На следующее утро молодой дипломат вместе со своим сподручным покинул за́мок. В тени одной из крепостных башен, среди приспешников герцога Калабрийского Пьетро сумел узнать одного из молодчиков, посягнувших на их жизнь в день приезда. Он тут же сообщил об этом своему господину, но тот, не желая ставить под угрозу достигнутый в ходе переговоров результат и учитывая всю шаткость политической ситуации, решил воздержаться от каких бы то ни было выяснений и, попрощавшись с присутствовавшими, тронулся в путь.
Наконец, прежде чем опустить занавес и поставить точку в этой истории, у входа на постоялый двор, где наши герои оставили своих лошадей, Тристан наткнулся на худенького парнишку, с трудом ковылявшего по улице. Несмотря на его жалкий, потрёпанный вид, папский чиновник признал в нём того самого пострелёнка, который помог им спрятаться от головорезов, нанятых Альфонсом; бедняга, казалось, потерял дар речи, был чумазый, весь в синяках и ссадинах, на ноге у него зияла скверная кровавая рана. Было очень холодно; Тристан приволок мальчонку в гостиницу и заплатил хозяйке, чтобы тому подлечили хотя бы самую большую рану. На следующий день он доставил бедолагу к его родным, сдав его на попечение старшего брата, который встретил их на пороге дома и, исполненный признательности, пригласил молодого дипломата в дом – убогую лачугу, лишь отдалённо напоминавшую человеческое жильё. Мужчина средних лет – по всей видимости, отец семьи – пересыпа́л зерно в маленькой кладовой, мать пряла шерсть, одной рукой убаюкивая младшую дочурку, тогда как другая женщина, постарше, сидя на каштановом сундуке, служившем ей скамейкой, рассказывала домочадцам какую-то историю. Это унылое зрелище навело Тристана на мысль воспользоваться моментом, когда рассказчица, встревоженная внезапным клокотанием похлёбки в котелке, ненадолго отвлеклась, и сунуть золотой флорин под соломенную подушку, лежавшую поверх дырявого матраса, набитого сухой листвой, на котором спала розовощёкая малышка в тряпичных пинетках. Попрощавшись, участливый гость вышел прочь.

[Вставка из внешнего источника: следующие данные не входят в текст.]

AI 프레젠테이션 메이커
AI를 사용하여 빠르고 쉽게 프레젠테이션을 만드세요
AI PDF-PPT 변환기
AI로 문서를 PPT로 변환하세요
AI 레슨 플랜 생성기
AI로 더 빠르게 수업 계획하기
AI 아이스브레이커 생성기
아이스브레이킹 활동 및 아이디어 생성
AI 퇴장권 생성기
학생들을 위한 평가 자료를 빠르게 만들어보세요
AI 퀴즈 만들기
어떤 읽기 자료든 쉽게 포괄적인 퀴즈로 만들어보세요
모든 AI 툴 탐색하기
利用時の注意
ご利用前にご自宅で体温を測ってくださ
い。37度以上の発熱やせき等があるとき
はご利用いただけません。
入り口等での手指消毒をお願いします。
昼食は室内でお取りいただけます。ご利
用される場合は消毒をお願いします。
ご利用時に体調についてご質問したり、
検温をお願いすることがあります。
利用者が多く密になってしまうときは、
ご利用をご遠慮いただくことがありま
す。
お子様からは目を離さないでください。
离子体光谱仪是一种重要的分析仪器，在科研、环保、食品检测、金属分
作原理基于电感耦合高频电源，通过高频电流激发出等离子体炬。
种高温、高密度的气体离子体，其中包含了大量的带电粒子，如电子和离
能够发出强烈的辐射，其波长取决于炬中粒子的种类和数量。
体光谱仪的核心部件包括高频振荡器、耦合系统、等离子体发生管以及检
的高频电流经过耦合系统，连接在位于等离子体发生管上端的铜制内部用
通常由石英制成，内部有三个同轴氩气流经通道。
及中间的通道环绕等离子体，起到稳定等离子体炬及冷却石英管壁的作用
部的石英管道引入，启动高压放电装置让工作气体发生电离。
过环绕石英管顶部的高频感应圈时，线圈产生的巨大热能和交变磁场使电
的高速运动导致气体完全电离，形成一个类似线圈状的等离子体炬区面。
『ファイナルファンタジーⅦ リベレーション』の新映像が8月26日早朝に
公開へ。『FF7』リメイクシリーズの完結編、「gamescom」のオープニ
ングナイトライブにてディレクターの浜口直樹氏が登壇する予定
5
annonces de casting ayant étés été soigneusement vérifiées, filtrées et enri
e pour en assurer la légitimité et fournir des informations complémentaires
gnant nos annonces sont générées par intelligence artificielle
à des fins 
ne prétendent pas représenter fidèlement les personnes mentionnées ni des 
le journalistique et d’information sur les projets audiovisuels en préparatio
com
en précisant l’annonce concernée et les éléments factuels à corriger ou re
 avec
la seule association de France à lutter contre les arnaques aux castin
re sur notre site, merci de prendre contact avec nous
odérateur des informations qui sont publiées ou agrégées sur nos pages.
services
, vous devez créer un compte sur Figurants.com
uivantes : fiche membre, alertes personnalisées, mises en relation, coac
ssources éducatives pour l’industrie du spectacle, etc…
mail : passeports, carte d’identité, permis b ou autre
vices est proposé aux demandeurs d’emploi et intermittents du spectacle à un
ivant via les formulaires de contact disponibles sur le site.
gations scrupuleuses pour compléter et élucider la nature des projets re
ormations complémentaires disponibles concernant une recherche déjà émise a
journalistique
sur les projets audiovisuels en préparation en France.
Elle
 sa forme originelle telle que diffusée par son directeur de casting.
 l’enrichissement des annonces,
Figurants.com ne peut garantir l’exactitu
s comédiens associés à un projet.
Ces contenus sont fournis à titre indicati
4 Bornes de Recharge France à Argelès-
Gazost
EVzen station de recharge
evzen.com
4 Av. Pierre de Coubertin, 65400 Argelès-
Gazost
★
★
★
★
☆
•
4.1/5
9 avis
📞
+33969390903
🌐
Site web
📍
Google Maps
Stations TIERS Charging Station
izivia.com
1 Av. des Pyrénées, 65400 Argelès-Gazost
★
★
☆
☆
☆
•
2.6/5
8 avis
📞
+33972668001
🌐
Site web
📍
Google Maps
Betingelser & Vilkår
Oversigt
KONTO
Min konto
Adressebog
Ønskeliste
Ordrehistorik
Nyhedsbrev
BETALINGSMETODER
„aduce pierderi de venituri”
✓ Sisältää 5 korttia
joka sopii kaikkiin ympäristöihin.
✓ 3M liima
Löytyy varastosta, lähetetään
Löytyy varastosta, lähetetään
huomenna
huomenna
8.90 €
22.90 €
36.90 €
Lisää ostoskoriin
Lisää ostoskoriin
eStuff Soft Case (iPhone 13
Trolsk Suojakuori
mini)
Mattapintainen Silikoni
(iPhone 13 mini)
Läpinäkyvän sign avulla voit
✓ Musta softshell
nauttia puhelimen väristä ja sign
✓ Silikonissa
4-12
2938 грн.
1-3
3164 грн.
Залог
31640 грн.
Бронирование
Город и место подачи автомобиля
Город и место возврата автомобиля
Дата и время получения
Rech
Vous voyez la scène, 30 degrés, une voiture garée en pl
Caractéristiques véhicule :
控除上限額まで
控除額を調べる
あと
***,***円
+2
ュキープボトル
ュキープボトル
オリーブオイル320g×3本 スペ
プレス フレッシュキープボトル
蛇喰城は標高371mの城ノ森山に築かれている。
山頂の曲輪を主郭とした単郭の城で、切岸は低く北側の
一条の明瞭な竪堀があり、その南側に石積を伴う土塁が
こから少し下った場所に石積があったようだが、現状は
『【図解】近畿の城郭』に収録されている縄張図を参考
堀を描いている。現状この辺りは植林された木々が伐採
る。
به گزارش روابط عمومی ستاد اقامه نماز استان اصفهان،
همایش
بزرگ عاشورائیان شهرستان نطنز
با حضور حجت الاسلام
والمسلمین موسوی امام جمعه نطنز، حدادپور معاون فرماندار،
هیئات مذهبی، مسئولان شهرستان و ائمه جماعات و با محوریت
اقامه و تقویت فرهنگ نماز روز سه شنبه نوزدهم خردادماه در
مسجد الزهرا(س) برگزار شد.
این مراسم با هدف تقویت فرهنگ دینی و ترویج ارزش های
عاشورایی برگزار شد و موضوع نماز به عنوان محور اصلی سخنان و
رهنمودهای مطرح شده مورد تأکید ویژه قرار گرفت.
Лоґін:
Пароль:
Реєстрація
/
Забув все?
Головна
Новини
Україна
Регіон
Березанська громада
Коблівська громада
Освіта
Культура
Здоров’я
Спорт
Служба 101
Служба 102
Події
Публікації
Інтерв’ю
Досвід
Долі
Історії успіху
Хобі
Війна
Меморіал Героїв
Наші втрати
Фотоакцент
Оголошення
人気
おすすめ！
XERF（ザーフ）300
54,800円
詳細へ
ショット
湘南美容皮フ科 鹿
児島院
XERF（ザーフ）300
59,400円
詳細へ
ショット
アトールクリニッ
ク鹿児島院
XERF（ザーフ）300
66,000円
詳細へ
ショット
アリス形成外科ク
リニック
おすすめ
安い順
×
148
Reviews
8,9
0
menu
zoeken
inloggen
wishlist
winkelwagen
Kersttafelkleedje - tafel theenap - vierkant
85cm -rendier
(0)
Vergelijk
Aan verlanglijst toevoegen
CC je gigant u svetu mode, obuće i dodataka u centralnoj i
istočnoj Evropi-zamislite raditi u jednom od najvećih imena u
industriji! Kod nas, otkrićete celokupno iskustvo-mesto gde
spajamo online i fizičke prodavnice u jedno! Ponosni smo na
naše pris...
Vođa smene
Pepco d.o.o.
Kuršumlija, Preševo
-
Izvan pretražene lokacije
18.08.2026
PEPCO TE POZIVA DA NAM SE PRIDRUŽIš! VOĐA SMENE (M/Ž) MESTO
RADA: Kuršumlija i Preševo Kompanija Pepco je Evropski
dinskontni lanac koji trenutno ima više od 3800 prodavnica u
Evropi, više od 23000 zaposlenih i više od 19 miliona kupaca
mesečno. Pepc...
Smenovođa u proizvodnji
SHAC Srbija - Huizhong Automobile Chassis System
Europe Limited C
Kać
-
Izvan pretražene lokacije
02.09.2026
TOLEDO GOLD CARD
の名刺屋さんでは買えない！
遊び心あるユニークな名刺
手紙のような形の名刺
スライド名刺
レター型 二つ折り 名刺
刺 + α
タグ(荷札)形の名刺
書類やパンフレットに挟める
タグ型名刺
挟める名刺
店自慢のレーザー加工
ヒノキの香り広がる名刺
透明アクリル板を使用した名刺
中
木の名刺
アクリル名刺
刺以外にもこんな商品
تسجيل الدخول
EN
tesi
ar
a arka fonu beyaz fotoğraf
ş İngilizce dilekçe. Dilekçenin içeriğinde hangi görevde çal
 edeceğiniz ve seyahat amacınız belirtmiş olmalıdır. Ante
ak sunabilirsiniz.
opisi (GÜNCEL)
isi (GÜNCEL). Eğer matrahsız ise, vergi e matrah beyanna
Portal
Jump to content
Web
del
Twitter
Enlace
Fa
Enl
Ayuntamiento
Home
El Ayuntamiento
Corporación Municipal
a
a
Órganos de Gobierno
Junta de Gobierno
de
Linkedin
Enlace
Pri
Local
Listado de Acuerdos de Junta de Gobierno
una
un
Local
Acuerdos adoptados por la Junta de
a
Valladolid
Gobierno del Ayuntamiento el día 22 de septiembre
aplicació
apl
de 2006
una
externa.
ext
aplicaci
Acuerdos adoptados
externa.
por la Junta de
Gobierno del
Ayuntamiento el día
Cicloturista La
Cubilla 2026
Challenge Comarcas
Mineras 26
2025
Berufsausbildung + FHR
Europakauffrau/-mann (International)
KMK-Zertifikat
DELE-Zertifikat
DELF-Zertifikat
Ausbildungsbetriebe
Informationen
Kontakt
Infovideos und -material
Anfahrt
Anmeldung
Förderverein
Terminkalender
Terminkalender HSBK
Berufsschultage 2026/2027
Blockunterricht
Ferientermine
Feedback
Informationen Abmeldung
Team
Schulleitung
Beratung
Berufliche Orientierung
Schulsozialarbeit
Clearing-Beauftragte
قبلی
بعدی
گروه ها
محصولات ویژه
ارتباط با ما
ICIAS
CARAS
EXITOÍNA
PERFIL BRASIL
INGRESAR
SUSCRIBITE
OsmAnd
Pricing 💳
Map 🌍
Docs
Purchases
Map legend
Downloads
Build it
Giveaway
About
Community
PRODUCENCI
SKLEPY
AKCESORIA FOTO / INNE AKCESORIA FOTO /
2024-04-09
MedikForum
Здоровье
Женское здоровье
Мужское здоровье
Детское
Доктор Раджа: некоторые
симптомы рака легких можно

Сцены, которым он стал невольным свидетелем в ходе поездки в Неаполь, не покидали его воображение и по возвращении в Рим, где даже украшенная фазаньими перьями роскошная фетровая шляпа с широченными полями, – подарок его друга Людовико, который он обнаружил на своей кровати, – не сумела вытеснить из его головы навязчивые воспоминания.